EXTRACTED MATERIAL Block Start
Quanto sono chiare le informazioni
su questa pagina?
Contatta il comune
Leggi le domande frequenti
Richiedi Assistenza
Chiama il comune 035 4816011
EXTRACTED MATERIAL Block End
TASK PROMPT = Return every line of the records above verbatim, in the same order.

RESULT OF THE TASK =
Quanto sono chiare le informazioni
su questa pagina?
Contatta il comune
Leggi le domande frequenti
Richiedi Assistenza
Chiama il comune 035 4816011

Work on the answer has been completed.